Laurel forced herself not to roll her eyes. “Could you look at it under your microscope?”

“Sure.” He turned to a long table covered with various pieces of equipment — a few of which Laurel recognized from the bio lab. A very few. He pulled a gray cover off a shiny black microscope and grabbed a slide from a box of the small glass panes separated by sheets of thin tissue paper. “Can I cut this?” he asked, looking over at her.

Laurel shuddered, remembering cutting it off of herself less than half an hour earlier, and nodded. “It’s all yours.”

David cut a tiny piece and laid it on a slide, added a yellow solution, and dropped a cover slip over the top. He clipped the slide under the lens and fiddled with the dials as he peered into the eyepiece. The minutes passed slowly as he adjusted more dials and moved the slide around, looking at it from different angles. Finally he leaned back. “All I can really tell you for certain is that it’s a piece of a plant and the cells are very active, which means it’s growing. Flowering, I assume from the color.”

“A piece of a plant? Are you sure?”

“Pretty sure,” he said, looking back through the eyepiece.

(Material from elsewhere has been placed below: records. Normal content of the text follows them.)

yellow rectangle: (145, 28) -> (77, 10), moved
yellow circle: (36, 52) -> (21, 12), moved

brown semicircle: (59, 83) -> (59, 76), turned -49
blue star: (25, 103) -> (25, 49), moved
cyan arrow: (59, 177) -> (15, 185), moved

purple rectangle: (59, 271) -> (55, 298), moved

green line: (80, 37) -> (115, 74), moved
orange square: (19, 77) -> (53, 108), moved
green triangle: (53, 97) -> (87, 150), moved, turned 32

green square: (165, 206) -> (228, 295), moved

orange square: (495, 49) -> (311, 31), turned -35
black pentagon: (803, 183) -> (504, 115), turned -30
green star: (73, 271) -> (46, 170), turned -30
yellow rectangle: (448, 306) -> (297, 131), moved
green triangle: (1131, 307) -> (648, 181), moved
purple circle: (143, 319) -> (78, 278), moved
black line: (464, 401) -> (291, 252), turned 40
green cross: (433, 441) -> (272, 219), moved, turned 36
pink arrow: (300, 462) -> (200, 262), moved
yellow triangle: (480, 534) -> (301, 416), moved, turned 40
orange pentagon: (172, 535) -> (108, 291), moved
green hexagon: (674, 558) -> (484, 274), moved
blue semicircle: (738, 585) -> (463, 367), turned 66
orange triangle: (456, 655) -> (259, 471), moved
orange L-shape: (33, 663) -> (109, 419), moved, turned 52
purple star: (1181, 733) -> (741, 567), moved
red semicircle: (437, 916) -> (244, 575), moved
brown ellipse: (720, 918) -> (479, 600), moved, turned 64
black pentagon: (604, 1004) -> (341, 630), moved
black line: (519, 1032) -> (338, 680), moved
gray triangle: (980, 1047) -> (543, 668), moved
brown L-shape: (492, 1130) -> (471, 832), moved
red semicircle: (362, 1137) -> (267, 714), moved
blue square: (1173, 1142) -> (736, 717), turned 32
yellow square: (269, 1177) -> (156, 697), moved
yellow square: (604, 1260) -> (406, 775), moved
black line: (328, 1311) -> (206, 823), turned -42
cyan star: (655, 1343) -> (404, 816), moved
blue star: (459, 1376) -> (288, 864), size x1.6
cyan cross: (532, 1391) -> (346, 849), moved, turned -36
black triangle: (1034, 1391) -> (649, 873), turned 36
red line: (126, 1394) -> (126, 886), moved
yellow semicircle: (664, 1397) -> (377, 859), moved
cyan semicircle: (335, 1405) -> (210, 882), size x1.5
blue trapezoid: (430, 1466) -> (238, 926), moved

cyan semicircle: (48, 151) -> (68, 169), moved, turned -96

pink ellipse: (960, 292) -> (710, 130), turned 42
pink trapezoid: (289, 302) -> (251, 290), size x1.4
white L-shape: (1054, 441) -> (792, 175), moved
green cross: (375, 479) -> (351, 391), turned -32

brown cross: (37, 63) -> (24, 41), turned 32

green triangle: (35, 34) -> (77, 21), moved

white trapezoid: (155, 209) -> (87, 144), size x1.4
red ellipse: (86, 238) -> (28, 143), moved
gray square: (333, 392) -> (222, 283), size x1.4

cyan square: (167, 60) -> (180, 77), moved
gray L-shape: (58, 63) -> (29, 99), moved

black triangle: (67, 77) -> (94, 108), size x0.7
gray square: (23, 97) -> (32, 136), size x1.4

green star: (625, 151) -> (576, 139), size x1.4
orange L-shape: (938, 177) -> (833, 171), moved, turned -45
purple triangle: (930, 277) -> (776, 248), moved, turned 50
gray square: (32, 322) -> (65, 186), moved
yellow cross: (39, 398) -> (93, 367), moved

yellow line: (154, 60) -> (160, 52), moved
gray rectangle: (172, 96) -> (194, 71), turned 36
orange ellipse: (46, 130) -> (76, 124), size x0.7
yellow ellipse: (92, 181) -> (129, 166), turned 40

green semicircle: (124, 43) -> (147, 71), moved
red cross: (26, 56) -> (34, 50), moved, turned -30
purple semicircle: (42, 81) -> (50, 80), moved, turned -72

“It’s not part of an…animal?”

“Uh-uh. No way.”

“How can you tell?”

He flipped through a few preprepared and labeled slides in another box. He selected one with a pinkish blob on it and went back through the process of focusing the microscope. “Come here,” he said, standing and gesturing to his chair.

She took his place and leaned tentatively forward over the microscope.

“It’s not going to bite you,” he said with laugh. “Lean in close.”

She did and opened her eyes to a pink world shot through with maroon lines and dots. “What am I supposed to be seeing?”